* _RECORDS FOR THIS TASK_:

==========

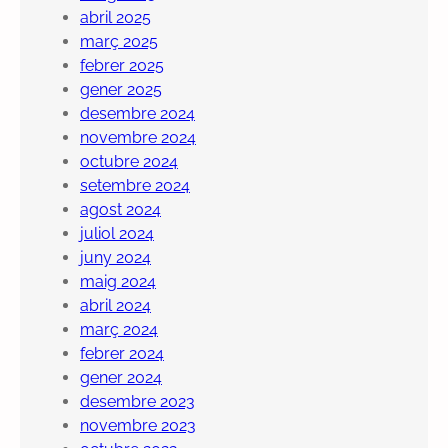
abril 2025
març 2025
febrer 2025
gener 2025
desembre 2024
novembre 2024
octubre 2024
setembre 2024
agost 2024
juliol 2024
juny 2024
maig 2024
abril 2024
març 2024
febrer 2024
gener 2024
desembre 2023
novembre 2023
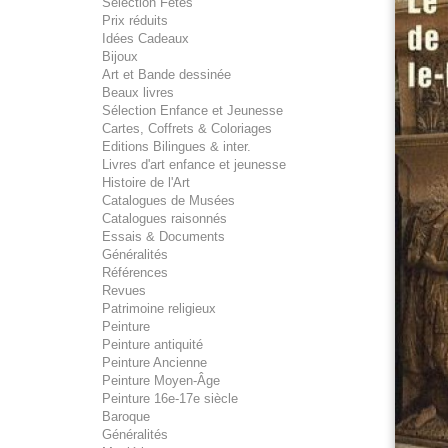
Sélection Fêtes
Prix réduits
Idées Cadeaux
Bijoux
Art et Bande dessinée
Beaux livres
Sélection Enfance et Jeunesse
Cartes, Coffrets & Coloriages
Editions Bilingues & inter.
Livres d'art enfance et jeunesse
Histoire de l'Art
Catalogues de Musées
Catalogues raisonnés
Essais & Documents
Généralités
Références
Revues
Patrimoine religieux
Peinture
Peinture antiquité
Peinture Ancienne
Peinture Moyen-Âge
Peinture 16e-17e siècle
Baroque
Généralités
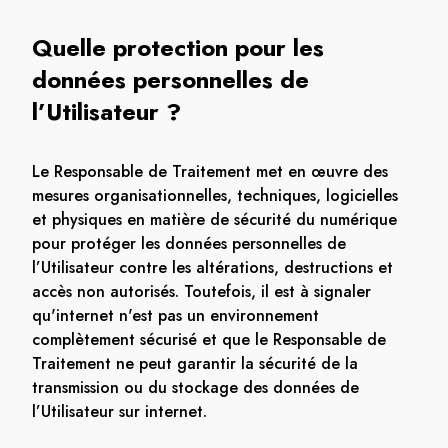
Quelle protection pour les
données personnelles de
l’Utilisateur ?
Le Responsable de Traitement met en œuvre des
mesures organisationnelles, techniques, logicielles
et physiques en matière de sécurité du numérique
pour protéger les données personnelles de
l’Utilisateur contre les altérations, destructions et
accès non autorisés. Toutefois, il est à signaler
qu'internet n'est pas un environnement
complètement sécurisé et que le Responsable de
Traitement ne peut garantir la sécurité de la
transmission ou du stockage des données de
l’Utilisateur sur internet.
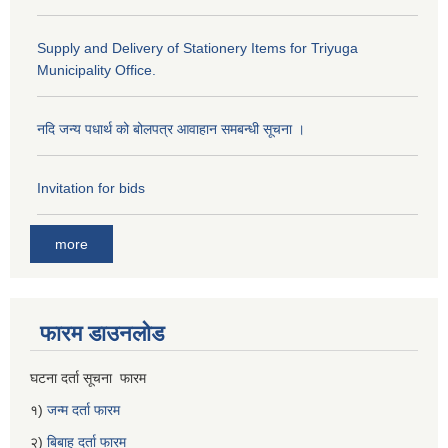
Supply and Delivery of Stationery Items for Triyuga
Municipality Office.
नदि जन्य पधार्थ को बोलपत्र आवाहान समबन्धी सूचना ।
Invitation for bids
more
फारम डाउनलोड
घटना दर्ता सूचना फारम
१)
जन्म दर्ता फारम
२)
बिबाह दर्ता फारम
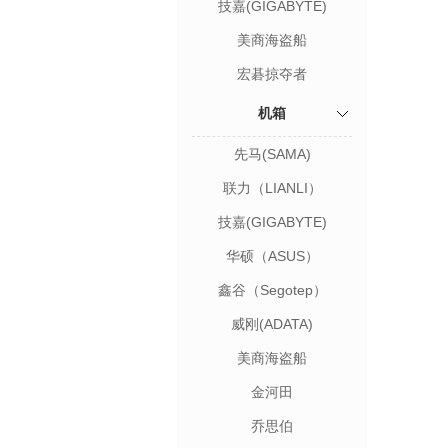
技嘉(GIGABYTE)
美商海盗船
(USCORSAIR)
宏碁掠夺者
（PREDATOR）
机箱
先马(SAMA)
联力（LIANLI）
技嘉(GIGABYTE)
华硕（ASUS）
鑫谷（Segotep）
威刚(ADATA)
美商海盗船
金河田
乔思伯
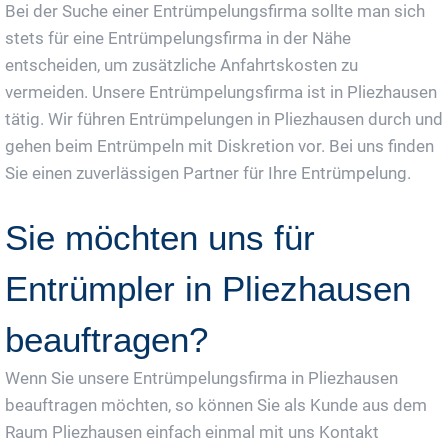
Bei der Suche einer Entrümpelungsfirma sollte man sich
stets für eine Entrümpelungsfirma in der Nähe
entscheiden, um zusätzliche Anfahrtskosten zu
vermeiden. Unsere Entrümpelungsfirma ist in Pliezhausen
tätig. Wir führen Entrümpelungen in Pliezhausen durch und
gehen beim Entrümpeln mit Diskretion vor. Bei uns finden
Sie einen zuverlässigen Partner für Ihre Entrümpelung.
Sie möchten uns für
Entrümpler in Pliezhausen
beauftragen?
Wenn Sie unsere Entrümpelungsfirma in Pliezhausen
beauftragen möchten, so können Sie als Kunde aus dem
Raum Pliezhausen einfach einmal mit uns Kontakt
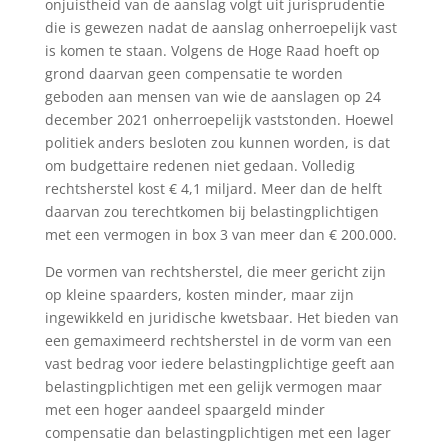
onjuistheid van de aanslag volgt uit jurisprudentie
die is gewezen nadat de aanslag onherroepelijk vast
is komen te staan. Volgens de Hoge Raad hoeft op
grond daarvan geen compensatie te worden
geboden aan mensen van wie de aanslagen op 24
december 2021 onherroepelijk vaststonden. Hoewel
politiek anders besloten zou kunnen worden, is dat
om budgettaire redenen niet gedaan. Volledig
rechtsherstel kost € 4,1 miljard. Meer dan de helft
daarvan zou terechtkomen bij belastingplichtigen
met een vermogen in box 3 van meer dan € 200.000.
De vormen van rechtsherstel, die meer gericht zijn
op kleine spaarders, kosten minder, maar zijn
ingewikkeld en juridische kwetsbaar. Het bieden van
een gemaximeerd rechtsherstel in de vorm van een
vast bedrag voor iedere belastingplichtige geeft aan
belastingplichtigen met een gelijk vermogen maar
met een hoger aandeel spaargeld minder
compensatie dan belastingplichtigen met een lager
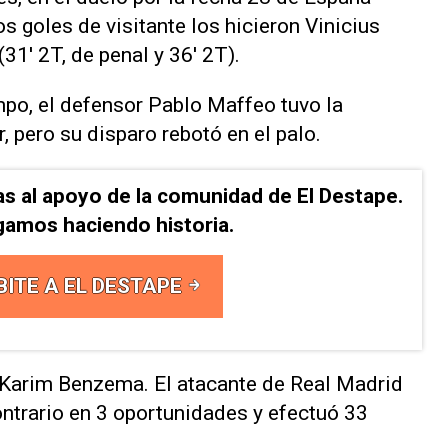
 goles de visitante los hicieron Vinicius
31' 2T, de penal y 36' 2T).
mpo, el defensor Pablo Maffeo tuvo la
, pero su disparo rebotó en el palo.
as al apoyo de la comunidad de El Destape.
gamos haciendo historia.
BITE A EL DESTAPE
e Karim Benzema. El atacante de Real Madrid
ontrario en 3 oportunidades y efectuó 33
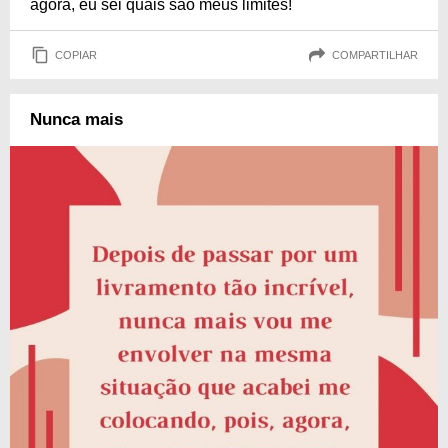
agora, eu sei quais são meus limites!
COPIAR
COMPARTILHAR
Nunca mais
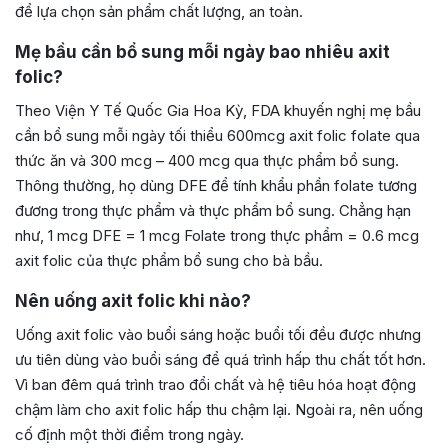
để lựa chọn sản phẩm chất lượng, an toàn.
Mẹ bầu cần bổ sung mỗi ngày bao nhiêu axit
folic?
Theo Viện Y Tế Quốc Gia Hoa Kỳ, FDA khuyến nghị mẹ bầu
cần bổ sung mỗi ngày tối thiểu 600mcg axit folic folate qua
thức ăn và 300 mcg – 400 mcg qua thực phẩm bổ sung.
Thông thường, họ dùng DFE để tính khẩu phần folate tương
đương trong thực phẩm và thực phẩm bổ sung. Chẳng hạn
như,
1 mcg DFE = 1 mcg Folate trong thực phẩm = 0.6 mcg
axit folic của thực phẩm bổ sung cho bà bầu.
Nên uống axit folic khi nào?
Uống axit folic vào buổi sáng hoặc buổi tối đều được nhưng
ưu tiên dùng vào buổi sáng để quá trình hấp thu chất tốt hơn.
Vì ban đêm quá trình trao đổi chất và hệ tiêu hóa hoạt động
chậm làm cho axit folic hấp thu chậm lại. Ngoài ra, nên uống
cố định một thời điểm trong ngày.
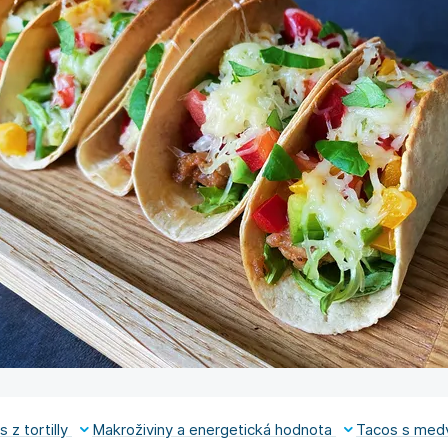
 z tortilly
Makroživiny a energetická hodnota
Tacos s me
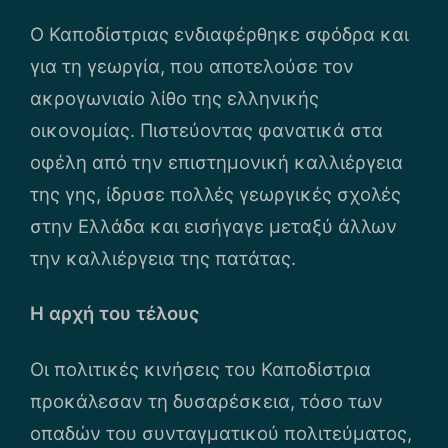
Ο Καποδίστριας ενδιαφέρθηκε σφόδρα και
για τη γεωργία, που αποτελούσε τον
ακρογωνιαίο λίθο της ελληνικής
οικονομίας. Πιστεύοντας φανατικά στα
οφέλη από την επιστημονική καλλιέργεια
της γης, ίδρυσε πολλές γεωργικές σχολές
στην Ελλάδα και εισήγαγε μεταξύ άλλων
την καλλιέργεια της πατάτας.
Η αρχή του τέλους
Οι πολιτικές κινήσεις του Καποδίστρια
προκάλεσαν τη δυσαρέσκεια, τόσο των
οπαδών του συνταγματικού πολιτεύματος,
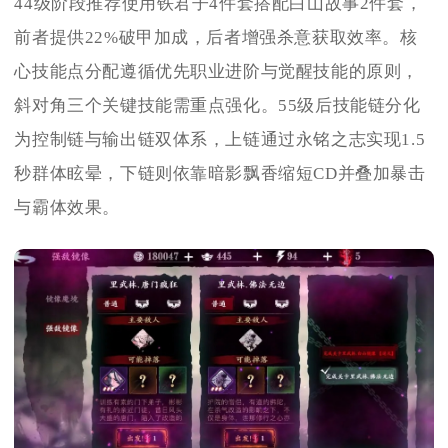
44级阶段推荐使用铁君子4件套搭配白山故事2件套，
前者提供22%破甲加成，后者增强杀意获取效率。核
心技能点分配遵循优先职业进阶与觉醒技能的原则，
斜对角三个关键技能需重点强化。55级后技能链分化
为控制链与输出链双体系，上链通过永铭之志实现1.5
秒群体眩晕，下链则依靠暗影飘香缩短CD并叠加暴击
与霸体效果。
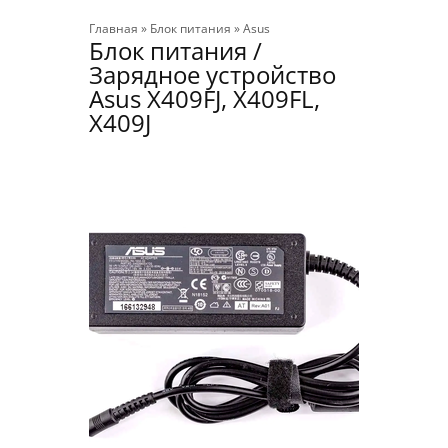
Главная
»
Блок питания
»
Asus
Блок питания /
Зарядное устройство
Asus X409FJ, X409FL,
X409J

==========

* _WHAT THE TASK REQUIRES_: Copy every line of the listing containing the string "compensatie".

* _TASK RESULT_:
grond daarvan geen compensatie te worden
compensatie dan belastingplichtigen met een lager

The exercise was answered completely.